Is It Worth it to File a Malpractice Claim?

When you are injured, getting a legal claim filed is not always the first thing on your mind. But this is one area that it seems the lawyers descend like vultures on anyone who is injured in any way at all. This is one way that the legal profession gets such a bad reputation. Seeing all of those "ambulance chasers" and lawyers trying to talk us into filing malpractice claims on television is not a dignified way to portray any profession.

This whole area of malpractice can be pretty confusing to those of us outside of both the legal and the medical professions. But in a strict sense of the word, it may be something looking into if there is a clear case where a doctor either did not do their job or did it so poorly that it caused you additional pain and suffering or injury.
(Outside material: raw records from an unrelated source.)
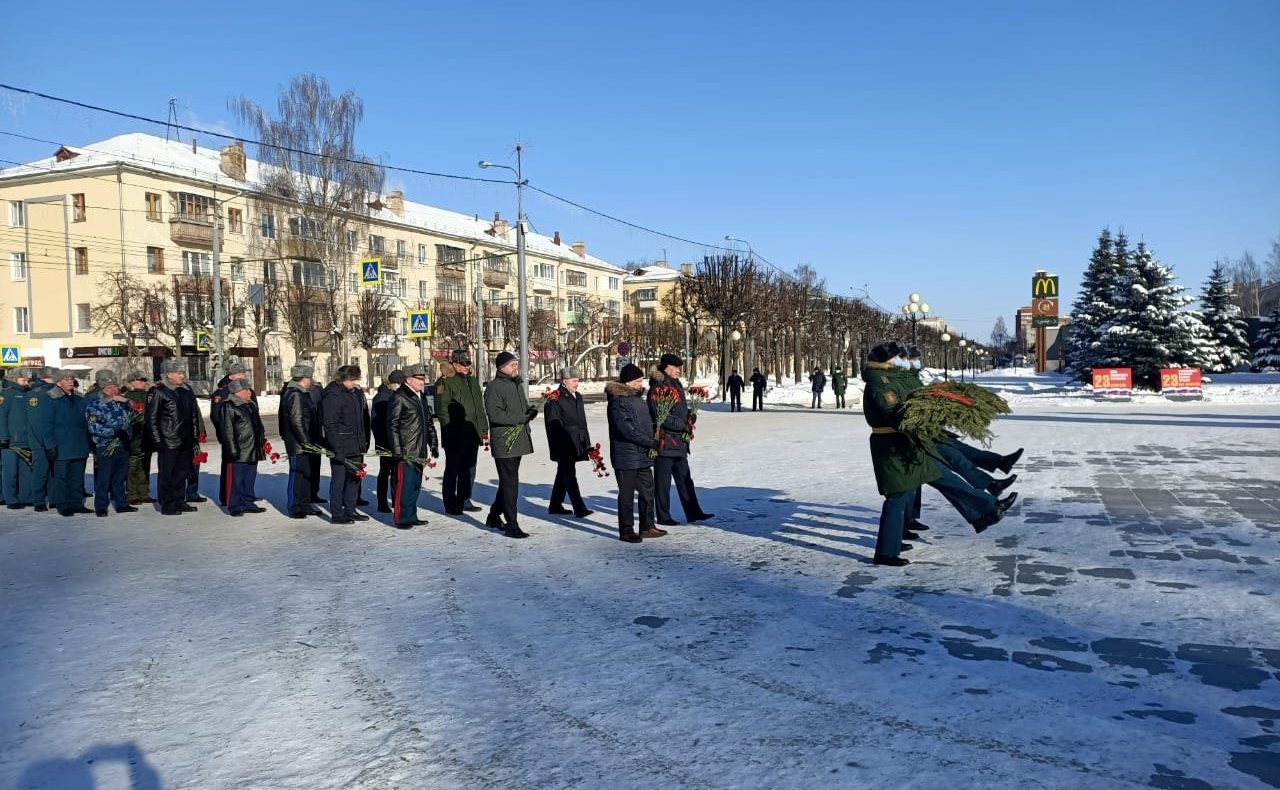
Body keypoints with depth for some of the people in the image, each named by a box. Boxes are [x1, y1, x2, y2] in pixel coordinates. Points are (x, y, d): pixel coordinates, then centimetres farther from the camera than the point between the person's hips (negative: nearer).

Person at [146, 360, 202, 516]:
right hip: (168, 443, -7)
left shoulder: (187, 391, 12)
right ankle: (167, 505, 7)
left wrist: (195, 435, 15)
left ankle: (179, 501, 24)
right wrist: (157, 441, -13)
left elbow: (194, 415, 19)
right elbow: (152, 418, -10)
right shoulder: (158, 392, -9)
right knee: (166, 474, 0)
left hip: (186, 441, 7)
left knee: (182, 472, 13)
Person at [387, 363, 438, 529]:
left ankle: (411, 516, 22)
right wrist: (397, 451, -16)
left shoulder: (421, 397, 16)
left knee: (415, 485, 13)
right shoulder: (399, 398, -9)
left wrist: (433, 444, 17)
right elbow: (392, 426, -13)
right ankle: (401, 519, 3)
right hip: (406, 452, -8)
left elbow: (429, 423, 22)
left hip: (419, 451, 8)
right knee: (404, 485, -5)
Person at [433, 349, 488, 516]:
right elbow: (441, 409, -13)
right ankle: (451, 505, 9)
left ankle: (464, 501, 25)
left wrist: (483, 428, 16)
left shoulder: (473, 381, 16)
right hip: (455, 437, -7)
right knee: (452, 470, 1)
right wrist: (450, 429, -17)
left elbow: (480, 407, 21)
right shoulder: (445, 382, -8)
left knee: (469, 469, 13)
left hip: (472, 434, 7)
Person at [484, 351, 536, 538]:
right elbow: (495, 414, -20)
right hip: (504, 443, -9)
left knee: (508, 482, 18)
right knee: (510, 484, -8)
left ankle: (494, 516, 32)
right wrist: (522, 417, -19)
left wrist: (530, 411, 3)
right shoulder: (494, 387, -11)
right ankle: (511, 525, -3)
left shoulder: (517, 384, 17)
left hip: (518, 441, 9)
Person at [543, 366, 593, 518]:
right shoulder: (555, 399, -11)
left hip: (575, 444, 9)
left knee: (563, 475, 16)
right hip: (563, 445, -8)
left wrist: (586, 442, 16)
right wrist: (556, 446, -17)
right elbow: (553, 424, -14)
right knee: (570, 476, -8)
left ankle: (555, 506, 27)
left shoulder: (577, 397, 14)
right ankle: (579, 509, -9)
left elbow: (582, 421, 19)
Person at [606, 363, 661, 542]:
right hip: (626, 456, -9)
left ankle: (647, 527, 25)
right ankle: (626, 531, 10)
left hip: (643, 455, 9)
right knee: (627, 495, 0)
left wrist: (652, 442, 8)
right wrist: (651, 443, -18)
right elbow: (627, 430, -22)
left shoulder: (637, 397, 12)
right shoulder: (618, 402, -17)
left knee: (647, 491, 14)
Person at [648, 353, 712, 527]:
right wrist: (684, 425, -15)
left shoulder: (676, 385, 15)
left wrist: (690, 418, 1)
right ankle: (663, 517, 9)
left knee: (685, 479, 13)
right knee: (663, 481, 1)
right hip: (664, 441, -9)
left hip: (679, 441, 9)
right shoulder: (658, 388, -13)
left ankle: (693, 512, 19)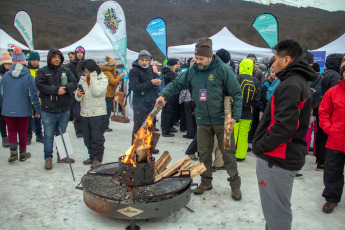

In that kind of situation, you may incur lots of additional medical expenses getting qualified help from an injury caused by a doctor who just didn't do his or her job right. So it seems only right that the malpractice laws would be there to protect us from being victimized by doctors who were not doing their best to make you better.

The problem is, when it comes to using the malpractice laws to seek some satisfaction for a bad medical situation, it can get quite confusing. The first thing that might help get some definition of what constitutes malpractice is to understand the categories. There are five general types of medical error or "malfeasance" that can throw your case into the category of malpractice. It might be malpractice.

  • If the doctor is not able to diagnose your illness or does so incorrectly.
  • If the doctor or medical facility is too slow in providing medical care resulting in further medical problems for you.
  • If the doctor fails to perform a medical procedure that is what you need to recover from injury or illness.
  • If mistakes were made in prescribing the right medication or prescribing medication that is harmful to you.
  • If the doctor fails to explain what needs to be done or is negligent in warning you of negative side effects of your treatment.

If you have suffered any kind of negative outcome that is directly related to your medical treatment on top of your original problem, it's not too hard to fit what happened to you into this category. If you are a genuine victim of medical malpractice, identifying that is not always the most difficult part of the problem though. The most difficult part may be deciding what to do about it.

This is where that "ambulance chaser" aspect of the legal profession can be as much trouble as they can be of help. To make a decision about whether the potential outcome of a malpractice suit is worth the effort, you need a non-biased viewpoint and advice based on the extent of your grievance and injury and how much you need the resolution to continue your recovery. When a lawyer or law firm pursues you so relentlessly to get a malpractice lawsuit going or they advertise to get that kind of business, you get the idea they are not looking after your best interest but their own.

Whatever they try to tell you, malpractice legal actions are not as easy to win as they might seem. There is a lot of burden or proof. So if you feel you have a case, the best thing is to work with legal advisors whom you trust and know they are not going to guide you to an action that is not in your best interest. Sometimes just using that lawyer to negotiate a resolution with the doctor is the best way to go.